The Federal Aviation Administration grounded scores of Boeing 737 Max 9 jets in January after a door panel blew out of an Alaska Airlines flight in midair.

When a Boeing 737 Max 8 crashed off the coast of Indonesia in 2018, killing all 189 people on board, the Federal Aviation Administration allowed other Max planes to keep flying. Less than five months later, in early 2019, another Max 8 crashed in Ethiopia, killing 157 more people. Even then, days passed before the agency halted the planes from flying.

In early January, when a door panel blew out of a Boeing 737 Max 9 jet, the F.A.A. responded far more swiftly. Within a day, it had grounded scores of similar Max 9 planes.

“That is night and day compared to what happened in 2019,” said William J. McGee, a senior fellow for aviation and travel at the American Economic Liberties Project, a research and advocacy group.

The agency did not stop with the grounding. Last month, it said it would bar Boeing from increasing production of the 737 Max line until the company addressed quality control issues, a major blow to the plane maker’s ability to ramp up output as it tries to compete with its main rival, Airbus.
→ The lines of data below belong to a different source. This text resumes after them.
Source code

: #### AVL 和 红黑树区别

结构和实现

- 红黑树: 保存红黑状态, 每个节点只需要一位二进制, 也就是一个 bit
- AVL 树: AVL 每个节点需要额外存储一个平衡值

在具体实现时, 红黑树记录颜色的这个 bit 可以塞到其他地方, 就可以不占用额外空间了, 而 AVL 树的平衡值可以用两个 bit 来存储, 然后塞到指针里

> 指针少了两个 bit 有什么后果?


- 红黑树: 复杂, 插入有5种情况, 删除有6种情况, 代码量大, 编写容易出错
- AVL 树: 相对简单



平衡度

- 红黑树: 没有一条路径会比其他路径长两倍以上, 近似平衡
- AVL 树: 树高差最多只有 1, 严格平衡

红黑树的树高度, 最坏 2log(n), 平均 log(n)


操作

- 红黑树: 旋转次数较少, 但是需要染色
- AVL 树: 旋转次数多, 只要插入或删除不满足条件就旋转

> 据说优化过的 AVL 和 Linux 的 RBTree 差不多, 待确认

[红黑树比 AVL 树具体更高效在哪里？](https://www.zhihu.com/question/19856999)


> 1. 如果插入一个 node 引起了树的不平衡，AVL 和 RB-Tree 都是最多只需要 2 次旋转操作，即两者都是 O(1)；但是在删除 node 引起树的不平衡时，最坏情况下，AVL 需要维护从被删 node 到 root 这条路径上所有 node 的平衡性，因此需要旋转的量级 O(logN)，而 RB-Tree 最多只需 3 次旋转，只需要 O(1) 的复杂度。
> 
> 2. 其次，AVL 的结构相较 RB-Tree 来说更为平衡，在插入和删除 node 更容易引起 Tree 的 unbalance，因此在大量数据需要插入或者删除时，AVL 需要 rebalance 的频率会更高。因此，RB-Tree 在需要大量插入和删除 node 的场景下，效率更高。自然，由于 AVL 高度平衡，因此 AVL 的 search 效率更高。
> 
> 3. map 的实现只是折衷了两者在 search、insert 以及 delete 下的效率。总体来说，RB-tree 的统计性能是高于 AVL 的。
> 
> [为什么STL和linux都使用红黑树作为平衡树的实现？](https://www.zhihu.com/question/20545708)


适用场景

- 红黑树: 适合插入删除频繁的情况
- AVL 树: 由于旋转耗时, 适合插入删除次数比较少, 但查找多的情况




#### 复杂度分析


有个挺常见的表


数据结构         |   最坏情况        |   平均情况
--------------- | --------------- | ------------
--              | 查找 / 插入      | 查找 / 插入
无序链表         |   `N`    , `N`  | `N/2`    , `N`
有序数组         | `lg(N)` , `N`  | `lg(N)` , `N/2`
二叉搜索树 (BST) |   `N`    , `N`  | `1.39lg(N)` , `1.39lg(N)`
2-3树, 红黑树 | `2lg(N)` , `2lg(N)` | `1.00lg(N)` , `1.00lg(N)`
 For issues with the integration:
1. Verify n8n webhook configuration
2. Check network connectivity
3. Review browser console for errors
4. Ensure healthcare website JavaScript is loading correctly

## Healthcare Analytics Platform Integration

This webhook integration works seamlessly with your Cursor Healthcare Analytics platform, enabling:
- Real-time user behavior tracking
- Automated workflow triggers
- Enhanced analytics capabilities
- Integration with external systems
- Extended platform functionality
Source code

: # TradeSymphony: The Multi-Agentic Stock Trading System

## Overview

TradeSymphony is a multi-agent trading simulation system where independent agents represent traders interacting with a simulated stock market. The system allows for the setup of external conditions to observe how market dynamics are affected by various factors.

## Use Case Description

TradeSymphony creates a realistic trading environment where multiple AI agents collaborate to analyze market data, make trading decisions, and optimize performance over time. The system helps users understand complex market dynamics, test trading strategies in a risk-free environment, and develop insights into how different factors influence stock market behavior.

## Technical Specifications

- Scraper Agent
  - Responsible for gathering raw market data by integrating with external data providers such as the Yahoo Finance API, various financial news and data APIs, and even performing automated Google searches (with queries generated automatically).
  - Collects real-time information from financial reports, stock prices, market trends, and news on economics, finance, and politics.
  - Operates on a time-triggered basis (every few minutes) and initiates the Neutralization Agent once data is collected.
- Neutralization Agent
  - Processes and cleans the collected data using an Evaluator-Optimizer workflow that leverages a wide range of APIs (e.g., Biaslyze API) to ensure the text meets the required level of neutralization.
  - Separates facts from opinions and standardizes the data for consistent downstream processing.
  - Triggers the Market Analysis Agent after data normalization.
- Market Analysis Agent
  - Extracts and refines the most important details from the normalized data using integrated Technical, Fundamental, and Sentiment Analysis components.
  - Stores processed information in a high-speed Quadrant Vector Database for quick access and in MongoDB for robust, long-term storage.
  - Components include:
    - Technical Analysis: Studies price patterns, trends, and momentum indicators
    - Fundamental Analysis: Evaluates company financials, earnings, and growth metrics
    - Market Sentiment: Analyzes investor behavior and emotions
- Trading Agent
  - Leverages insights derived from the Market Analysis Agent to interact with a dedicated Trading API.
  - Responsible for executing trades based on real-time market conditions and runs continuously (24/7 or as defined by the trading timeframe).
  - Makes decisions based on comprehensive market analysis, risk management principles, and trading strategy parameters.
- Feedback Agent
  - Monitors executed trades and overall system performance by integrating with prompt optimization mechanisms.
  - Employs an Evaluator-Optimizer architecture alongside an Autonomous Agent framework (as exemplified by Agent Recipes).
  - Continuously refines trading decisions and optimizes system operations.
The regulator also opened an investigation into Boeing’s compliance with safety standards and announced an audit of the Max 9 production line.

The F.A.A.’s handling of the latest Boeing crisis will come under the spotlight on Tuesday when the agency’s administrator, Mike Whitaker, testifies before a House subcommittee. Already, the door panel mishap has prompted another wave of questions from Congress about how the nation’s air safety regulator exercises its oversight role.

The agency has long relied on plane makers to conduct safety work on the government’s behalf, a practice that came under scrutiny after the Max 8 crashes and is now drawing attention once again. In the case of the incident with the Max 9, one possibility is that Boeing employees improperly reinstalled the door panel, known as a door plug, after it was opened at the plane maker’s factory in Renton, Wash. If a manufacturing lapse is found to have been at fault, the F.A.A. may face criticism over whether it sufficiently monitored Boeing’s production processes.